# Work Precarity, the Great Recession, and Disparities in HbA1c Changes in Older Workers

**Authors:** Miriam Mutambudzi

PMC · DOI: 10.1093/geroni/igaf122.3686 · 2025-12-31

## TL;DR

The study finds that employment instability before and during the Great Recession worsened diabetes risk in older Black workers but not in White workers.

## Contribution

The study reveals race-specific effects of employment precarity on diabetes risk during economic downturns.

## Key findings

- Employment precarity during the Great Recession was linked to higher HbA1c levels in older Black workers.
- Baseline HbA1c strongly predicted future HbA1c levels in the study population.
- White participants showed no significant association between precarity and HbA1c changes.

## Abstract

Racial health disparities are exacerbated during economic recessions, when employment disruptions including precarious employment intensify. This study examines whether cumulative precarity, occurring before and during the Great Recession, contributes to worsening diabetes risk, as measured by HbA1c, among older Black and White workers. Data from the Health and Retirement Study (2006–2016) were used to examine changes in HbA1c over 4-year period among 1,573 older Black and White workers. Precarity i.e. experiencing involuntary unemployment, short job tenure, or reduced work hours, and was classified as pre-recession only (2006), Great Recession only (2008–2010), both periods, or neither (referent). Conditional change regression models assessed 4-year follow-up biomarker changes from baseline, adjusting for relevant covariates. Baseline HbA1c strongly predicted follow-up HbA1c (β = 0.75, p < 0.001). While precarity did not show a uniform effect across all participants, race-specific analyses revealed meaningful differences: race*precarity interactions indicated stronger effects among Black participants for pre-recession (β = 0.39, p = 0.028), Great Recession (β = 0.37, p = 0.003), and both periods (β = 0.37, p = 0.005).
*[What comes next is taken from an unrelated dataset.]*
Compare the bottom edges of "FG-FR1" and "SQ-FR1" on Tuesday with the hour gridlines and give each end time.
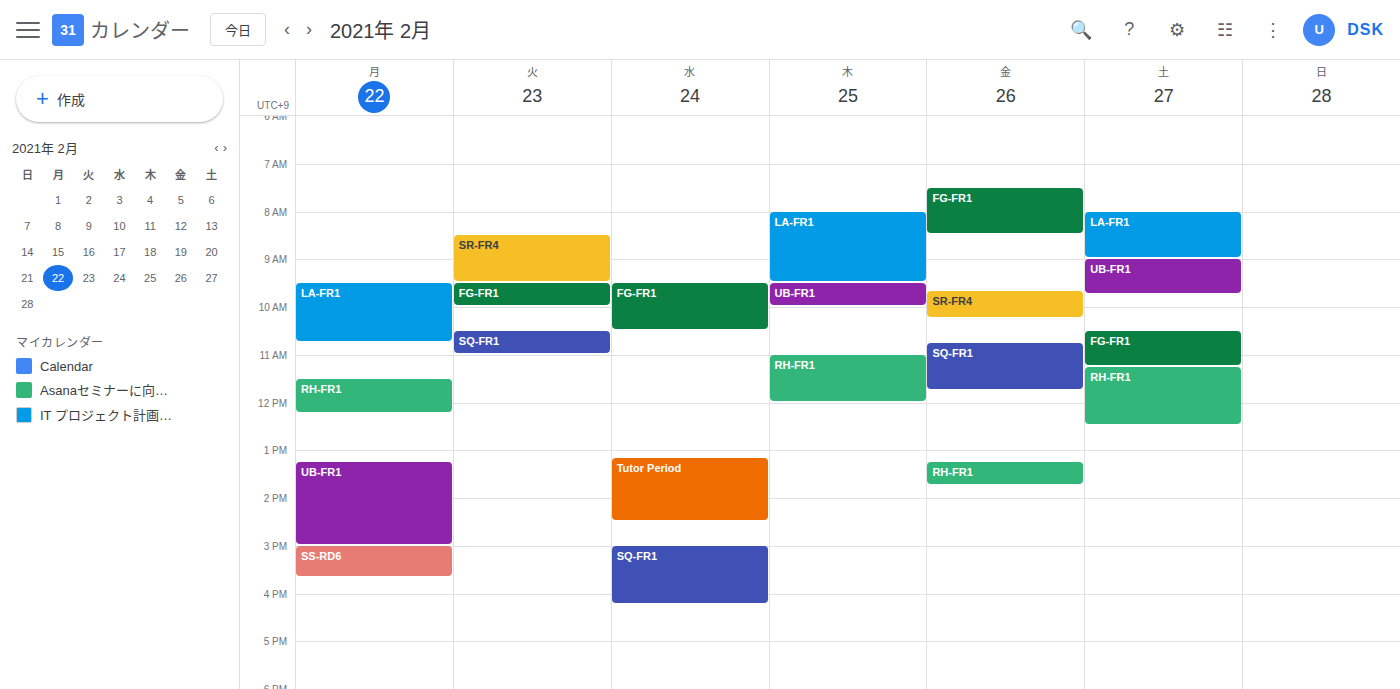
"FG-FR1": 10:00 AM, exactly on the 10 AM line. "SQ-FR1": 11:00 AM, exactly on the 11 AM line.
Stratified analyses confirmed that among Black participants Great Recession only precarity predicted higher follow-up HbA1c (β = 0.30, p = 0.031), with pre-recession only and both-period exposure showing similar marginal trends (p = 0.056). Among White participants, no significant associations were observed. Employment precarity during and prior to the Great Recession was associated with higher follow-up HbA1c among older Black workers, but not Whites, highlighting racial disparities in vulnerability to economic shocks.